Wayne surprised the hell out of me in this movie. You get all of his usual physicality and bravado, but you also get him pulling these zany, comical faces, doing bit like crossing his eyes and falling over drunk. It’s great entertainment.


Ernie Kovacs is a scene stealer as Frankie Cannon. He’s perfectly smarmy and weaselly, which is exactly what you want in a bad guy role that’s more comedic than cruel. I stumbled upon this hilarious video of Kovacs poking fun at Westerns, it’s a must-see.


Stewart Granger is fun to watch as George, easily holding his own with Wayne. Capucine is charming as Angel. Mickey Shaughnessy is memorable as the drunk prospector who is way too easy to manipulate. There’s really only one weaker performance here, and it’s Fabian as Billie. His accent is so all over the map that it’s wandering into regions that don’t even exist. But it still works, because you’re meant to laugh AT Billie, not really with him.

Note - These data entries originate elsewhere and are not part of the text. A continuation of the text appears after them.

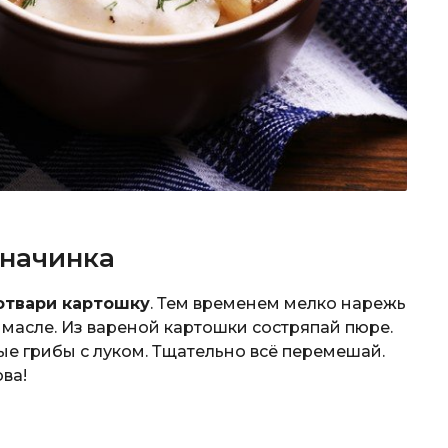
 начинка
отвари картошку
. Тем временем мелко нарежь
 масле. Из вареной картошки состряпай пюре.
е грибы с луком. Тщательно всё перемешай.
ва!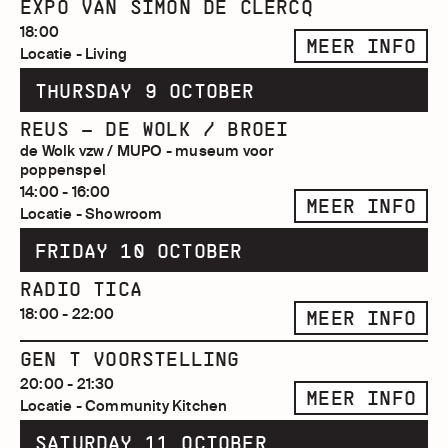
EXPO VAN SIMON DE CLERCQ
18:00
MEER INFO
Locatie - Living
THURSDAY 9 OCTOBER
REUS – DE WOLK / BROEI
de Wolk vzw / MUPO - museum voor
poppenspel
14:00 - 16:00
MEER INFO
Locatie - Showroom
FRIDAY 10 OCTOBER
RADIO TICA
18:00 - 22:00
MEER INFO
GEN T VOORSTELLING
20:00 - 21:30
MEER INFO
Locatie - Community Kitchen
SATURDAY 11 OCTOBER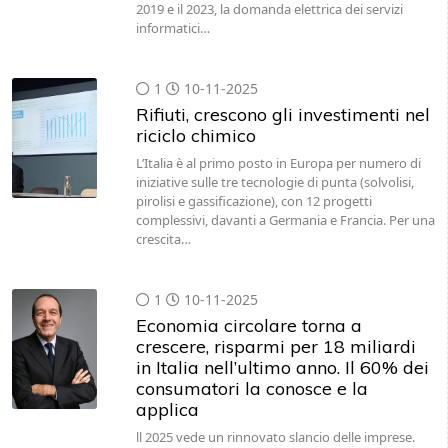
2019 e il 2023, la domanda elettrica dei servizi
informatici…
1
10-11-2025
Rifiuti, crescono gli investimenti nel
riciclo chimico
L’Italia è al primo posto in Europa per numero di
iniziative sulle tre tecnologie di punta (solvolisi,
pirolisi e gassificazione), con 12 progetti
complessivi, davanti a Germania e Francia. Per una
crescita…
1
10-11-2025
Economia circolare torna a
crescere, risparmi per 18 miliardi
in Italia nell’ultimo anno. Il 60% dei
consumatori la conosce e la
applica
ll 2025 vede un rinnovato slancio delle imprese.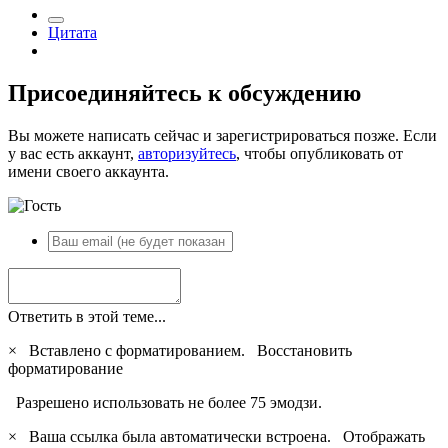
Цитата
Присоединяйтесь к обсуждению
Вы можете написать сейчас и зарегистрироваться позже. Если
у вас есть аккаунт,
авторизуйтесь
, чтобы опубликовать от
имени своего аккаунта.
Ответить в этой теме...
×
Вставлено с форматированием.
Восстановить
форматирование
Разрешено использовать не более 75 эмодзи.
×
Ваша ссылка была автоматически встроена.
Отображать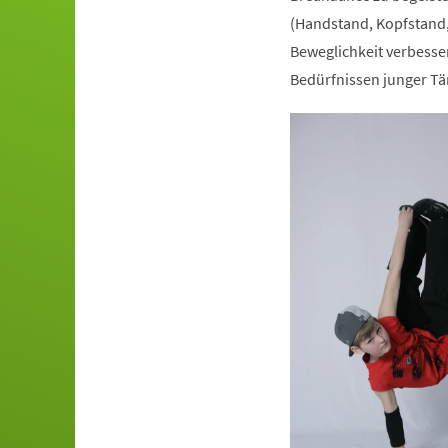
(Handstand, Kopfstand,
Beweglichkeit verbesser
Bedürfnissen junger Tä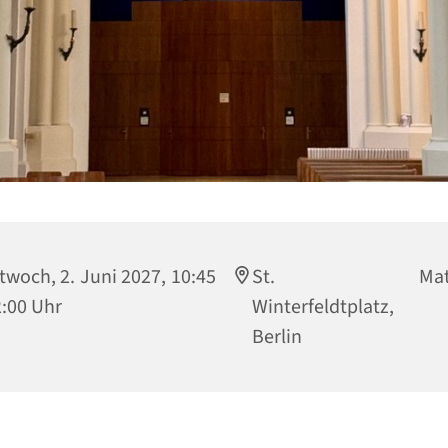
twoch, 2. Juni 2027, 10:45
St. Matthi
2:00 Uhr
Winterfeldtplatz, 
Berlin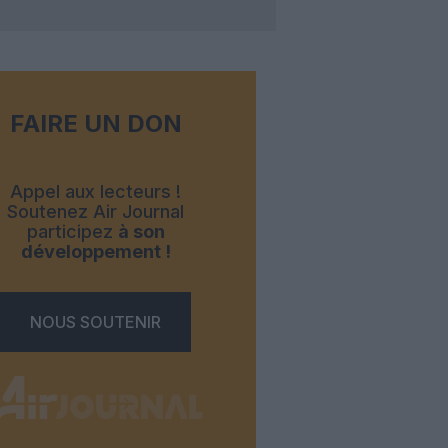
FAIRE UN DON
Appel aux lecteurs !
Soutenez Air Journal
participez
à son
développement !
NOUS SOUTENIR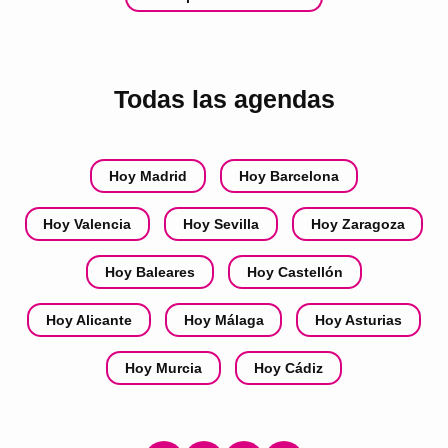
Todas las agendas
Hoy Madrid
Hoy Barcelona
Hoy Valencia
Hoy Sevilla
Hoy Zaragoza
Hoy Baleares
Hoy Castellón
Hoy Alicante
Hoy Málaga
Hoy Asturias
Hoy Murcia
Hoy Cádiz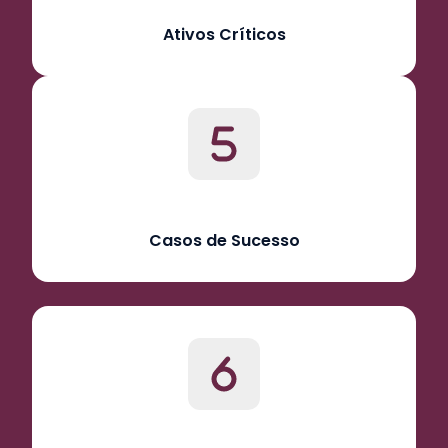
Ativos Críticos
Casos de Sucesso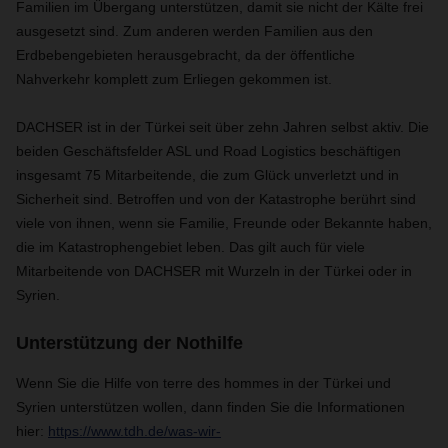
Familien im Übergang unterstützen, damit sie nicht der Kälte frei
ausgesetzt sind. Zum anderen werden Familien aus den
Erdbebengebieten herausgebracht, da der öffentliche
Nahverkehr komplett zum Erliegen gekommen ist.
DACHSER
ist in der Türkei seit über zehn Jahren selbst aktiv. Die
beiden Geschäftsfelder ASL und Road Logistics beschäftigen
insgesamt 75 Mitarbeitende, die zum Glück unverletzt und in
Sicherheit sind. Betroffen und von der Katastrophe berührt sind
viele von ihnen, wenn sie Familie, Freunde oder Bekannte haben,
die im Katastrophengebiet leben. Das gilt auch für viele
Mitarbeitende von
DACHSER
mit Wurzeln in der Türkei oder in
Syrien.
Unterstützung der Nothilfe
Wenn Sie die Hilfe von terre des hommes in der Türkei und
Syrien unterstützen wollen, dann finden Sie die Informationen
hier:
https://www.tdh.de/was-wir-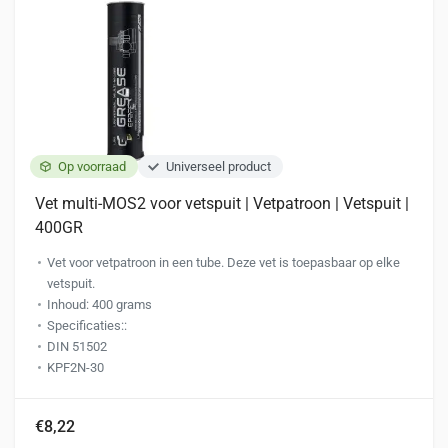
Op voorraad
Universeel product
Vet multi-MOS2 voor vetspuit | Vetpatroon | Vetspuit |
400GR
Vet voor vetpatroon in een tube. Deze vet is toepasbaar op elke
vetspuit.
Inhoud: 400 grams
Specificaties::
DIN 51502
KPF2N-30
€8,22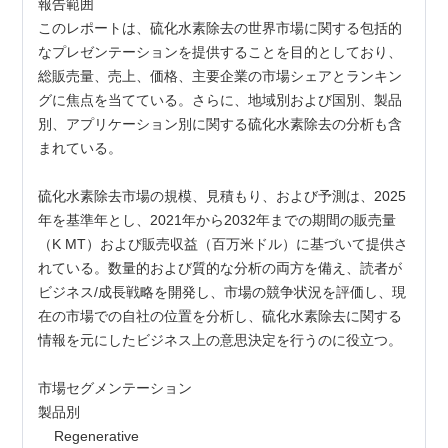
報告範囲
このレポートは、硫化水素除去の世界市場に関する包括的
なプレゼンテーションを提供することを目的としており、
総販売量、売上、価格、主要企業の市場シェアとランキン
グに焦点を当てている。さらに、地域別および国別、製品
別、アプリケーション別に関する硫化水素除去の分析も含
まれている。
硫化水素除去市場の規模、見積もり、および予測は、2025
年を基準年とし、2021年から2032年までの期間の販売量
（K MT）および販売収益（百万米ドル）に基づいて提供さ
れている。数量的および質的な分析の両方を備え、読者が
ビジネス/成長戦略を開発し、市場の競争状況を評価し、現
在の市場での自社の位置を分析し、硫化水素除去に関する
情報を元にしたビジネス上の意思決定を行うのに役立つ。
市場セグメンテーション
製品別
    Regenerative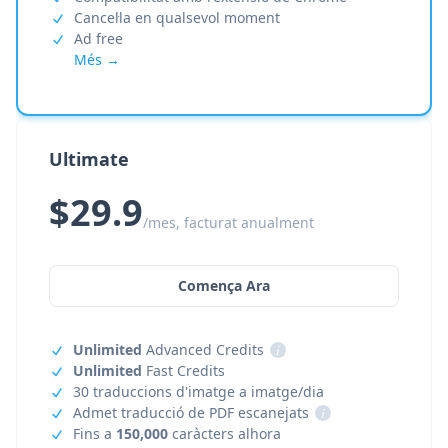
Cancel·la en qualsevol moment
Ad free
Més →
Ultimate
$29.9
/mes, facturat anualment
Comença Ara
Unlimited
Advanced Credits
i
Unlimited
Fast Credits
30 traduccions d'imatge a imatge/dia
Admet traducció de PDF escanejats
i
Fins a
150,000
caràcters alhora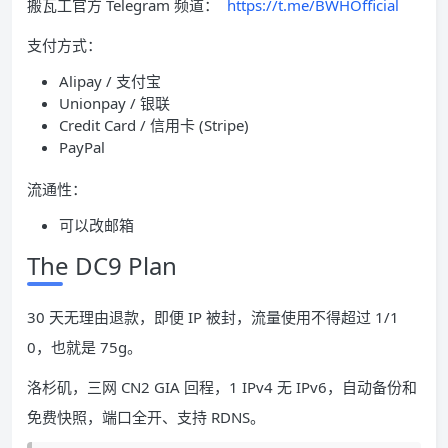
搬瓦工官方 Telegram 频道：
https://t.me/BWHOfficial
支付方式：
Alipay / 支付宝
Unionpay / 银联
Credit Card / 信用卡 (Stripe)
PayPal
流通性：
可以改邮箱
The DC9 Plan
30 天无理由退款，即便 IP 被封，流量使用不得超过 1/1
0，也就是 75g。
洛杉矶，三网 CN2 GIA 回程，1 IPv4 无 IPv6，自动备份和
免费快照，端口全开、支持 RDNS。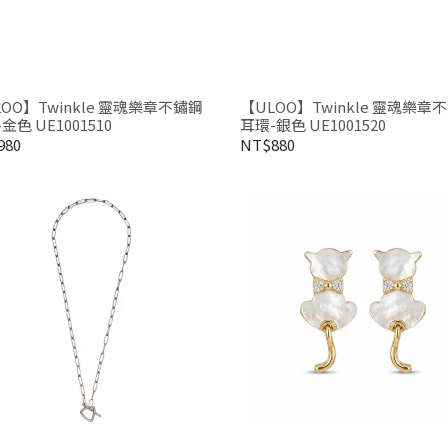
】Twinkle 靈魂樂章不鏽鋼
【ULOO】Twinkle 靈魂樂章不鏽鋼
金色 UE1001510
耳環-銀色 UE1001520
980
NT$880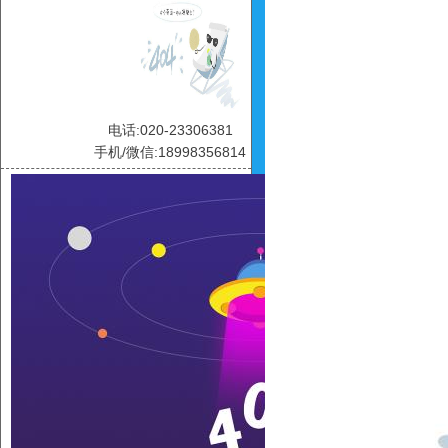
电话:020-23306381
手机/微信:18998356814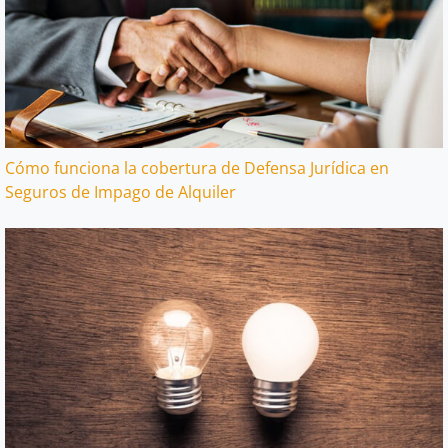
Cómo funciona la cobertura de Defensa Jurídica en
Seguros de Impago de Alquiler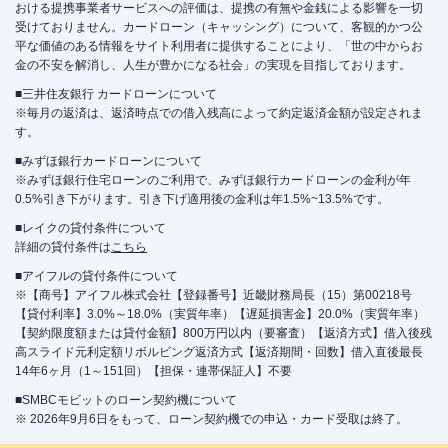
おける提携事業者サービスへの評価は、提携の有無や金銭による影響を一切
受けておりません。カードローン（キャッシング）について、客観的かつ公
平な価値のある情報をサイト利用者に提供することにより、「世の中からお
金の不安を解消し、人生が豊かになる社会」の実現を目指しております。
■三井住友銀行 カードローンについて
※毎月の返済は、返済時点での借入残高によって約定返済金額が設定されま
す。
■みずほ銀行カードローンについて
※みずほ銀行住宅ローンのご利用で、みずほ銀行カードローンの金利が年
0.5%引き下がります。引き下げ適用後の金利は年1.5%~13.5%です。
■レイクの貸付条件について
詳細の貸付条件は
こちら
■アイフルの貸付条件について
※【商号】アイフル株式会社【登録番号】近畿財務局長（15）第00218号
【貸付利率】3.0%～18.0%（実質年率）【遅延損害金】20.0%（実質年率）
【契約限度額または貸付金額】800万円以内（要審査）【返済方式】借入後残
高スライド元利定額リボルビング返済方式【返済期間・回数】借入直後最長
14年6ヶ月（1～151回）【担保・連帯保証人】不要
■SMBCモビットのローン契約機について
※ 2026年9月6日をもって、ローン契約機での申込・カード受取は終了。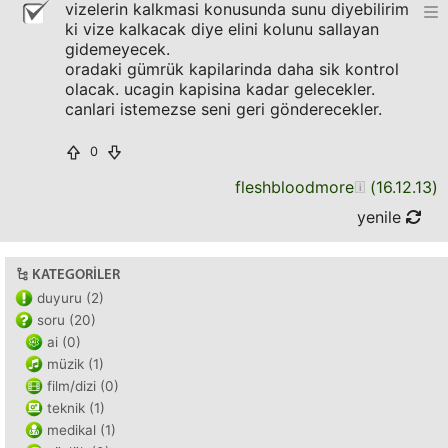
vizelerin kalkmasi konusunda sunu diyebilirim
ki vize kalkacak diye elini kolunu sallayan
gidemeyecek.
oradaki gümrük kapilarinda daha sik kontrol
olacak. ucagin kapisina kadar gelecekler.
canlari istemezse seni geri gönderecekler.
0
fleshbloodmore
(
16.12.13
)
yenile
KATEGORILER
duyuru (2)
soru (20)
ai (0)
müzik (1)
film/dizi (0)
teknik (1)
medikal (1)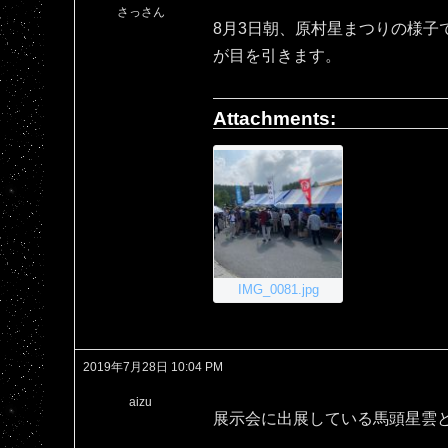
さっさん
8月3日朝、原村星まつりの様子
が目を引きます。
Attachments:
IMG_0081.jpg
2019年7月28日 10:04 PM
aizu
展示会に出展している馬頭星雲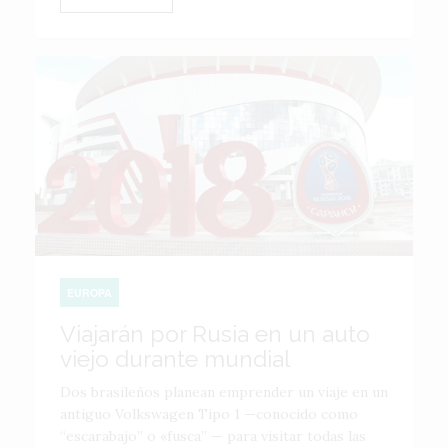
EUROPA
Viajarán por Rusia en un auto
viejo durante mundial
Dos brasileños planean emprender un viaje en un
antiguo Volkswagen Tipo 1 —conocido como
“escarabajo” o «fusca” — para visitar todas las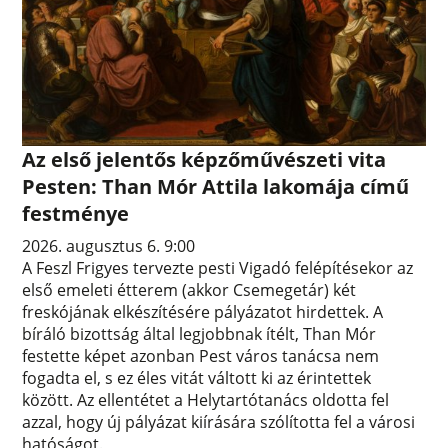
Az első jelentős képzőművészeti vita
Pesten: Than Mór Attila lakomája című
festménye
2026. augusztus 6. 9:00
A Feszl Frigyes tervezte pesti Vigadó felépítésekor az
első emeleti étterem (akkor Csemegetár) két
freskójának elkészítésére pályázatot hirdettek. A
bíráló bizottság által legjobbnak ítélt, Than Mór
festette képet azonban Pest város tanácsa nem
fogadta el, s ez éles vitát váltott ki az érintettek
között. Az ellentétet a Helytartótanács oldotta fel
azzal, hogy új pályázat kiírására szólította fel a városi
hatóságot.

illustration of a moustache that is curled at the ends


When director Henry Hathaway made North to Alaska he was 30 years into his career, which included True Grit and segments in How the West Was Won, and you can really feel that expertise in every single scene and how smoothly the story rolls along.


  • Fun Facts #3 & 4: North to Alaska started filming with an incomplete script, and required quite a bit of improv to keep it comical and character-driven rather than ‘another cliché gold rush movie’. John Wayne is an uncredited co-director.

On a more somber note, the movie’s self-titled theme song was performed by country star Johnny Horton, who unfortunately died in a car crash just eight days before the movie premiered. Still, North to Alaska made a decent profit at the box office, and has solid high-middle ratings on most sites. It’s not dramatic Oscar-contender material, but it definitely delivers on good times.


This may not be among the John Wayne movies his diehard fans rank in the top five or even the top 10, but it’s officially now one of MY favourite Wayne Westerns alongside The War Wagon. And that is high praise right there.